Lee-Flynn is one of a large group of vulnerable people who say they should be further up the new vaccination line. The list also includes teachers, first-responders and grocery store workers who are no longer being given higher priority based on their jobs. 

Instead, provincial officials announced that, after health-care staff, Phase 2 of the plan will allow seniors over 80 and Indigenous seniors over 65 to be vaccinated starting in February. Next will be Phase 3 in April which includes seniors 60 to 79. This leaves Lee-Flynn in Phase 4 starting in July when people from 18 to 59 will finally have the chance to be vaccinated. 

“It really seems like patients with true medical compromise have been overlooked in the ‘ethical framework’ put forth,” said Lee-Flynn, adding that she’s had “a very limited, house-arrest type of life” since last March to avoid risking her health.
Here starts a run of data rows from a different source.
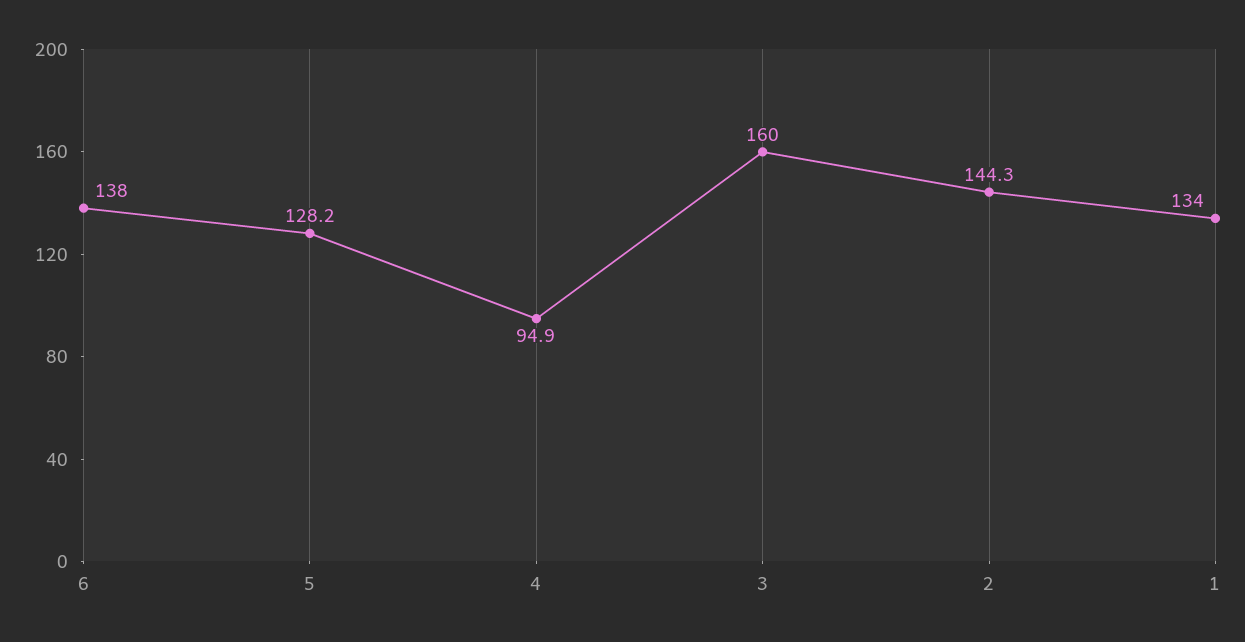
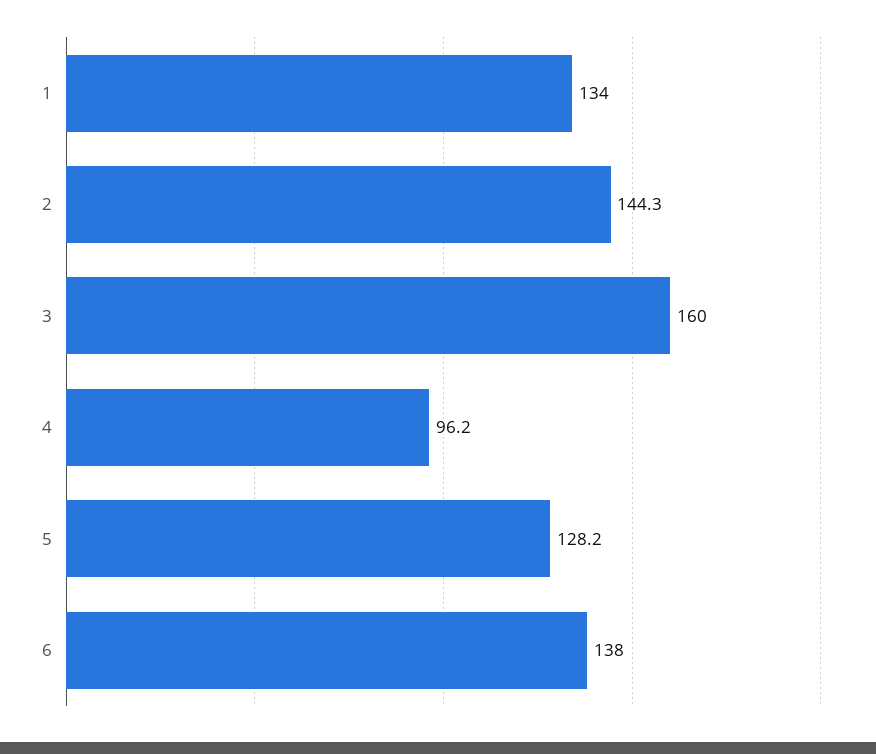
  {
    "6": 138,
    "5": 128.2,
-   "4": 94.9,
+   "4": 96.2,
    "3": 160,
    "2": 144.3,
    "1": 134
  }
Henry says schedule could move quicker if more vaccines approved

Premier John Horgan said Friday that he’s received a pile of mail “a couple of inches thick” from advocates asking for higher priority for certain people.

“All of the arguments were very compelling … but the science is pretty clear: age is the dominant determinant factor on severe illness and death.”

Both Horgan and Provincial Health Officer Dr. Bonnie Henry said other at-risk people could be vaccinated sooner than scheduled if more vaccines are approved by Health Canada.

Russ Grabb, 63, from North Vancouver, says while he’s been diagnosed with a rare, incurable form of leukemia and is severely immunocompromised, he’s prepared to wait the three-to-five months it will for this vaccine rollout because it is still faster than most.

“For us to be getting any kind of vaccination within 10 months to a year is a miracle,” he said, adding that he’s in “really good hands” with his doctors and his family in the meantime.

Firefighters can be exposed to COVID-19 on a daily basis, according to their union. (Ben Nelms/CBC)

First-responders should be prioritized, says firefighters association

Gord Ditchburn, president of the B.C. Professional Fire Fighters Association, says while he’s happy the plan is finally out, he’s disappointed that firefighters, along with other first responders have been bumped down to Phases 3 and 4, under the new plan.

“Our members right across this province are exposed every day while interacting with the public in unknown environments… [This] puts firefighters at risk every day to picking up this virus,” he said.

Similarly, Stephanie Smith, president of the B.C. Government and Service Employees’ Union, told CBC’s On The Coast Friday that she’s concerned about “thousands of front-line essential workers” who are at high risk of exposure to the virus every day. 

“For us, it’s a question of clarity,” said Smith. “We represent members in corrections, shelters, supportive housing, child care… When with their turn be?”

Teachers are concerned about not having faster access to vaccines, says the B.C. Teachers’ Federation. (Frederic J. Brown/AFP/Getty Images)

Teachers union wants enhanced protections

Meanwhile, Teri Mooring, president of the B.C. Teachers’ Federation, said that she understands many teachers are stressed at not being prioritized, and called for the government to “take immediate action” to improve safety measures in schools, if this continues to be the case.

“We must have a mandatory mask mandate, we must have better physical distancing measures, and we must have ventilation upgrades in our classrooms,” her statement reads.

Horgan said the long-term goal is still to have everyone in the province who wants a vaccination to have it by the end of September.